→ **EXERCISE DESCRIPTION**
In the data below, count how many lines contain "front" and give that number by itself.

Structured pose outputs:
##############################

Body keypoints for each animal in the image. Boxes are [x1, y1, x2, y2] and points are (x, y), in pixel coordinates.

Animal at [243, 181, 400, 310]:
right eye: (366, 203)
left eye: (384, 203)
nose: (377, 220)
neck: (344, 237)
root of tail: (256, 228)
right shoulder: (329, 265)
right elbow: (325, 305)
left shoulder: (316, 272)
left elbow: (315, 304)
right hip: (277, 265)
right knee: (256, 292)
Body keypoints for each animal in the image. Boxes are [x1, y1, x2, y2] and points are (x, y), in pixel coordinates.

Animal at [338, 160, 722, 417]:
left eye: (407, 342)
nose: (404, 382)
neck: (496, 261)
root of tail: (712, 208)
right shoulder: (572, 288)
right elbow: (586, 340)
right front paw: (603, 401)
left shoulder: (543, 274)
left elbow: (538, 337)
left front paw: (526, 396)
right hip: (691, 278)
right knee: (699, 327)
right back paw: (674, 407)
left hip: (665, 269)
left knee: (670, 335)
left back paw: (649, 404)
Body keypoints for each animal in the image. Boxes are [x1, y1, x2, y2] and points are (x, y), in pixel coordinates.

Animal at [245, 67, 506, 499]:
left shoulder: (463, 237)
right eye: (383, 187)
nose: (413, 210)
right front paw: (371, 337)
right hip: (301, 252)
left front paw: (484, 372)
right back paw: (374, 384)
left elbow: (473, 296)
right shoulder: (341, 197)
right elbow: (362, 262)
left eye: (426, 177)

##############################

→ **ANSWER TO THE PROBLEM**
4